The intensity and frequency of use of artificial fertilisers and herbicides is why diversity is disappearing. Even grass is sprayed to remove anything that is not grass, depriving the land of variety, variety being the cornerstone of all life. Such is the way of much of our production systems these days, large monocultures, engineered to produce at all costs. The one common theme that can be found in all of these food systems generally starts with an application of the chemical glyphosate which as a molecule looks benign enough, but is far from benign. (My years studying and working with chemicals has thought be that simple molecules are not necessarily harmless)
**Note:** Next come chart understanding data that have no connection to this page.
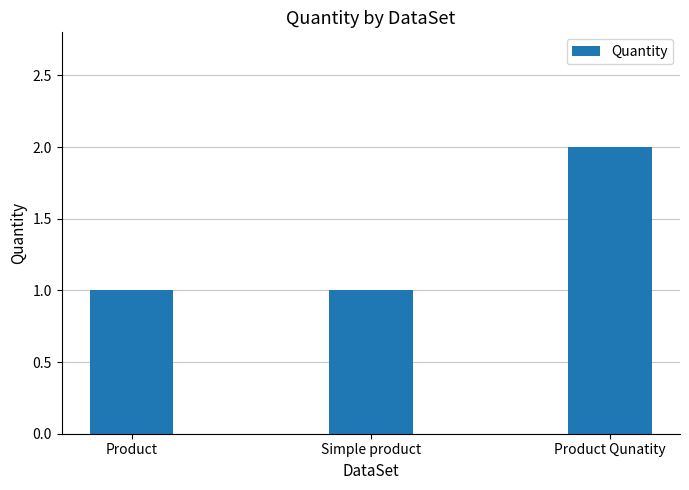

How many bars are there in total?

3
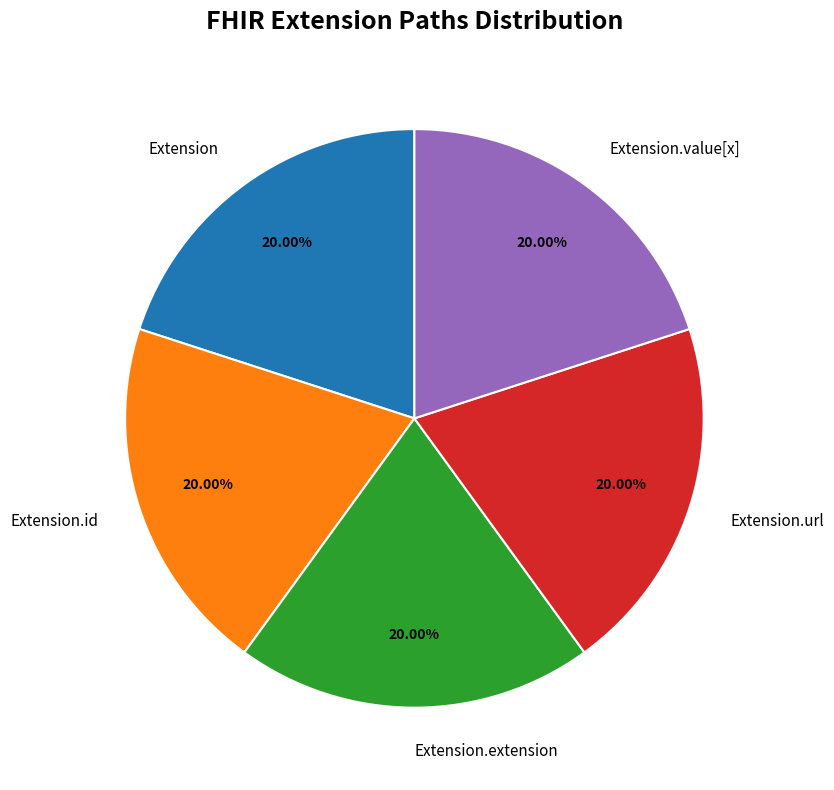

The Extension.extension slice represents 1% of the pie. True or false?

False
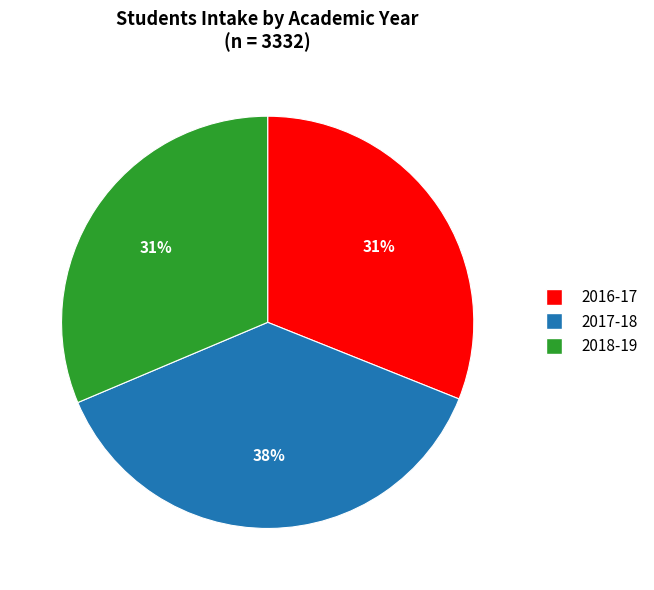

Is 2016-17 the majority of the pie?

No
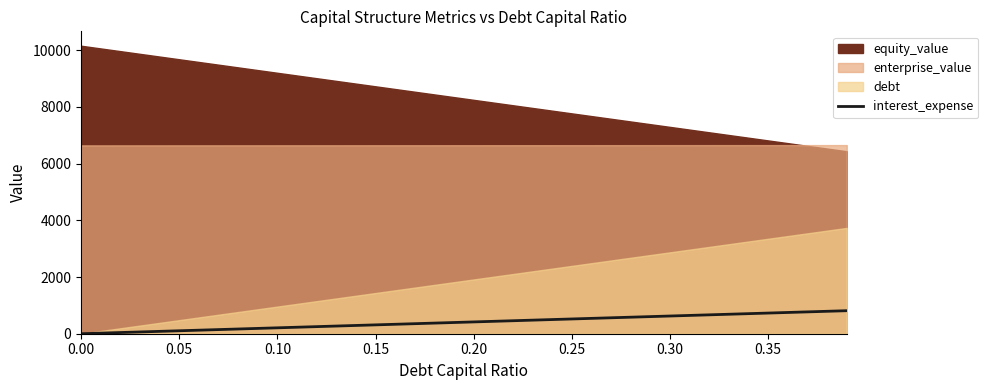

The chart shows a value of 73.9 at 0.10. True or false?

False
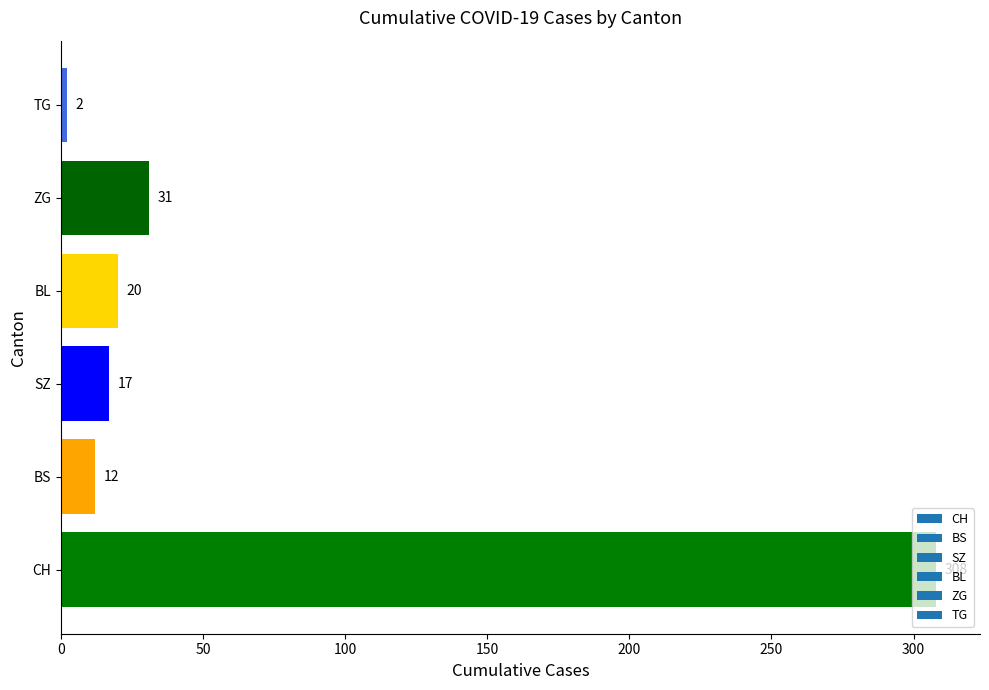

What value does the data have at CH, to the nearest 5?

310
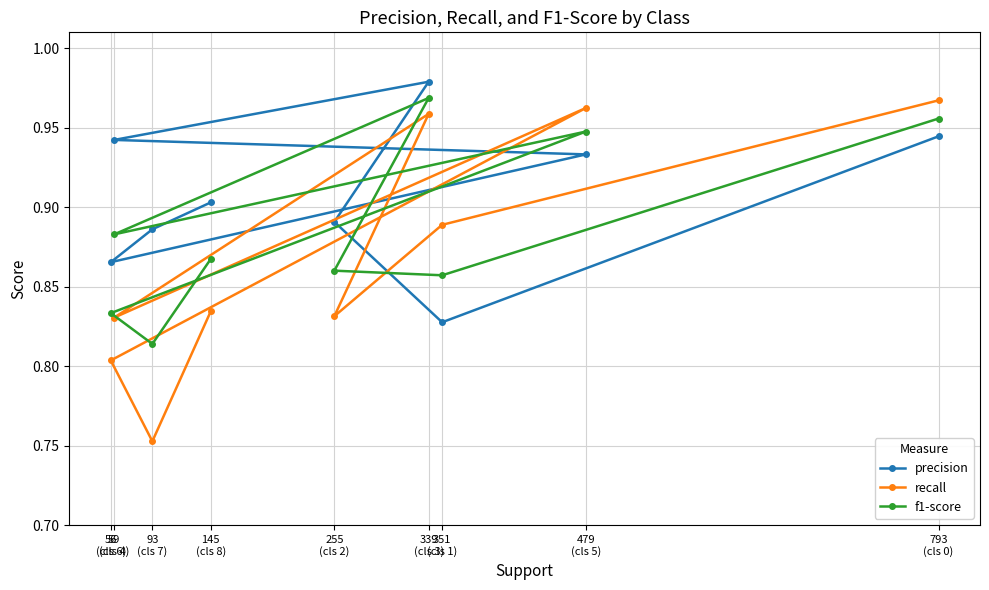

True or false: f1-score has more than 0 points higher than both neighbors.

True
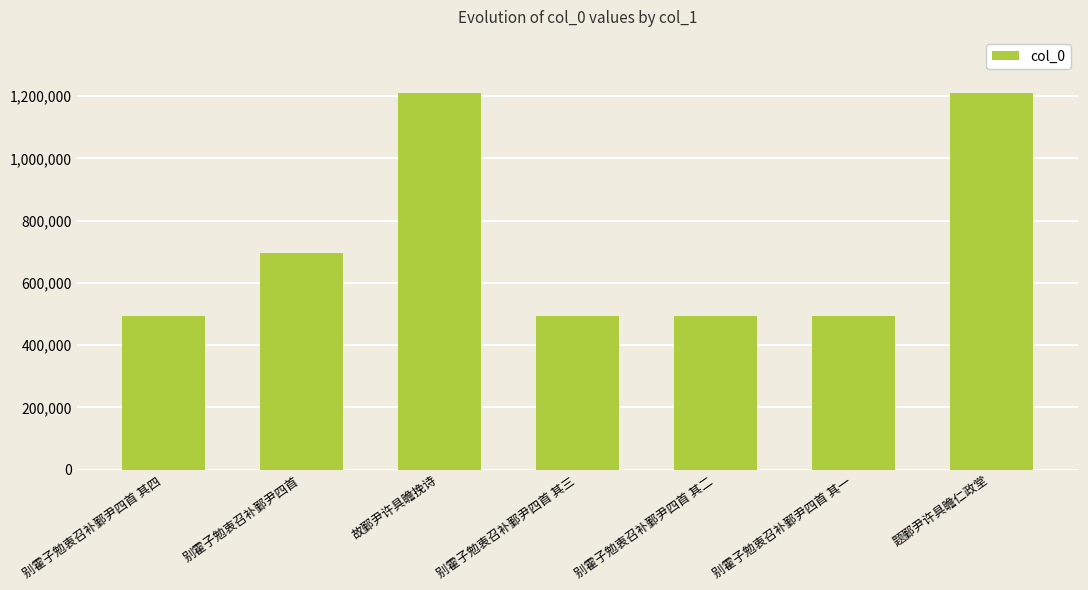

How many bars are there in total?

7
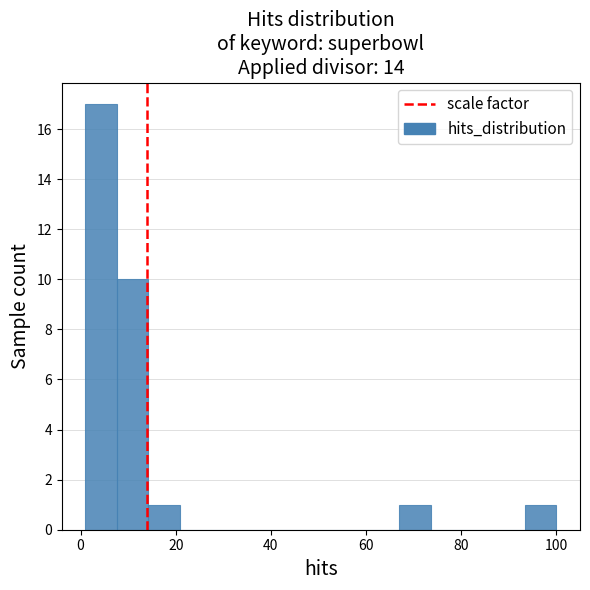

Around what value on the x-axis is the tallest bar? Give the approximate position of its centre, as read against the axis.

4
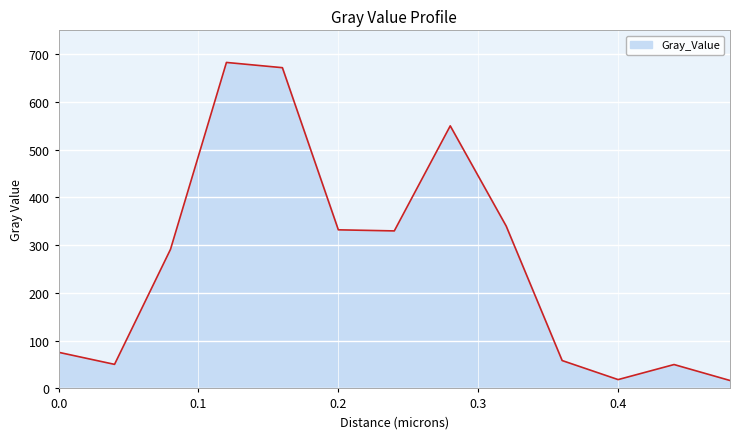

What is the minimum value shown in the chart?

16.6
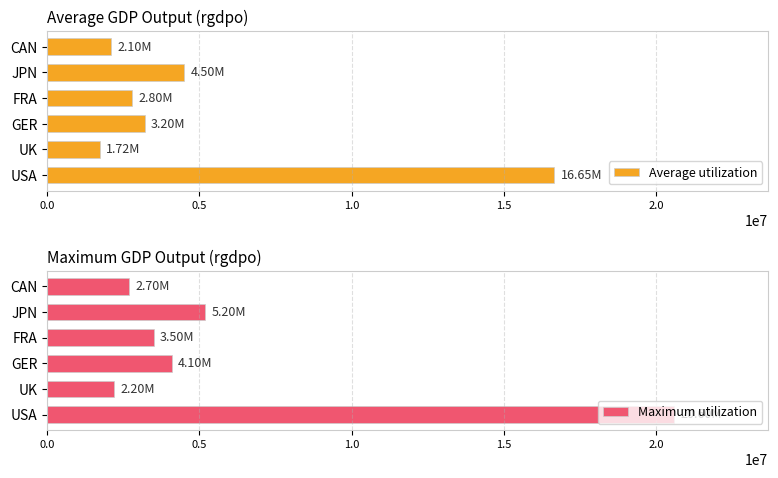

Rank the series by their maximum value, from highest to lowest.

Maximum utilization, Average utilization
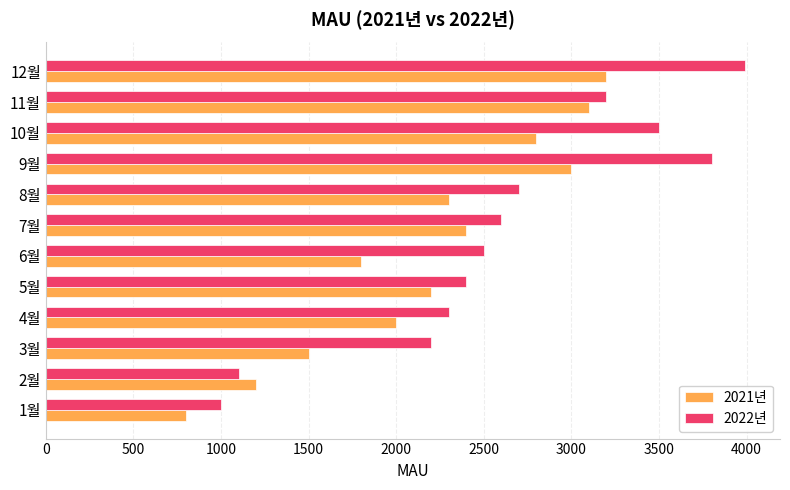

The value of 2021년 at 4월 is 2000. True or false?

True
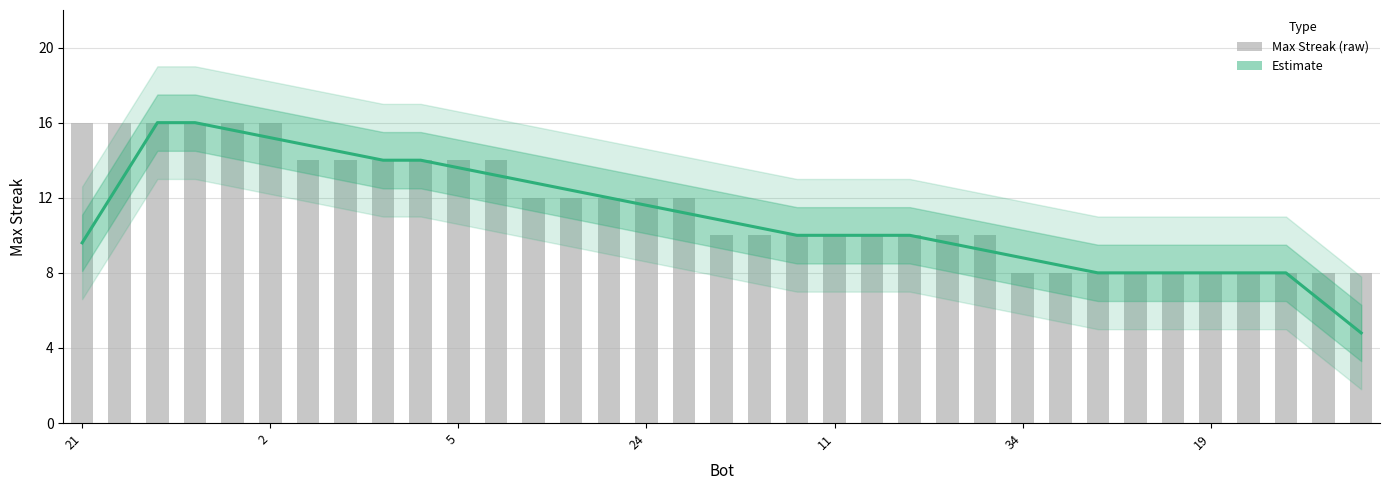

Does the chart contain stacked bars?

No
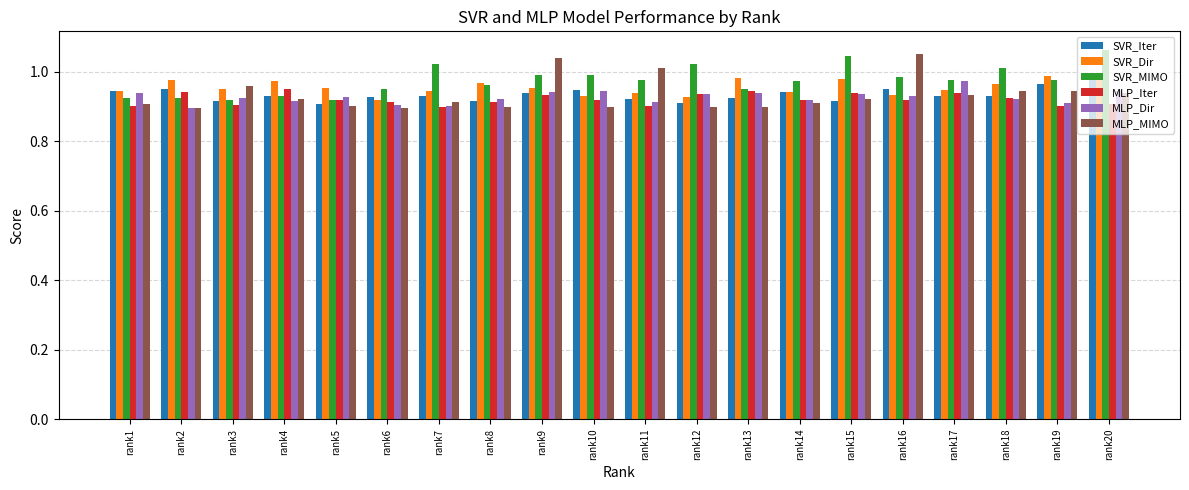

List the series in order of their peak value, lowest first.

MLP_Iter, MLP_Dir, SVR_Iter, SVR_Dir, MLP_MIMO, SVR_MIMO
“Glyphosate is an essential component of integrated weed management and a resistance management tool. We must protect its efficacy to ensure we can continue to control critical grass weeds in the future”. Government agency
Integrated weed management like plant protection products is a term used by government agencies to allow us to feel more comfortable with the use of toxic chemicals in our food system. Glyphosate/Roundup is toxic, but the real issue with glyphosate is it’s prevalence, it is everywhere, in all of us, on all our food (not organic food though), it is the most sprayed chemical ever. The active ingredient in Roundup: glyphosate is the most widely used herbicide in human history, nearly 10 billion kg have been used globally. It is a probable-carcinogen and it now contaminates most non-organic food stuffs. It is systemic in nature which means if it is sprayed on a crop then it gets absorbed and sits inside it. It destroys all life, and leaves fields barren and dead.
Using chemicals to fight nature will never work. In the short term it may give a temporary reprieve from a certain disease or pest, but that pest will come back stronger and more resistant next time. It is in a way a self-perpetuating industry.The advent of superweeds now require higher concentrations of glyphosate and mixtures of glyphosate and other toxic chemicals to control their spread.
Surely the production of food in a way that contributes to our health and the health of the planet, a way that enhances and protects biodiversity, a way that encourages working with nature rather than against it must be the best way to grow food?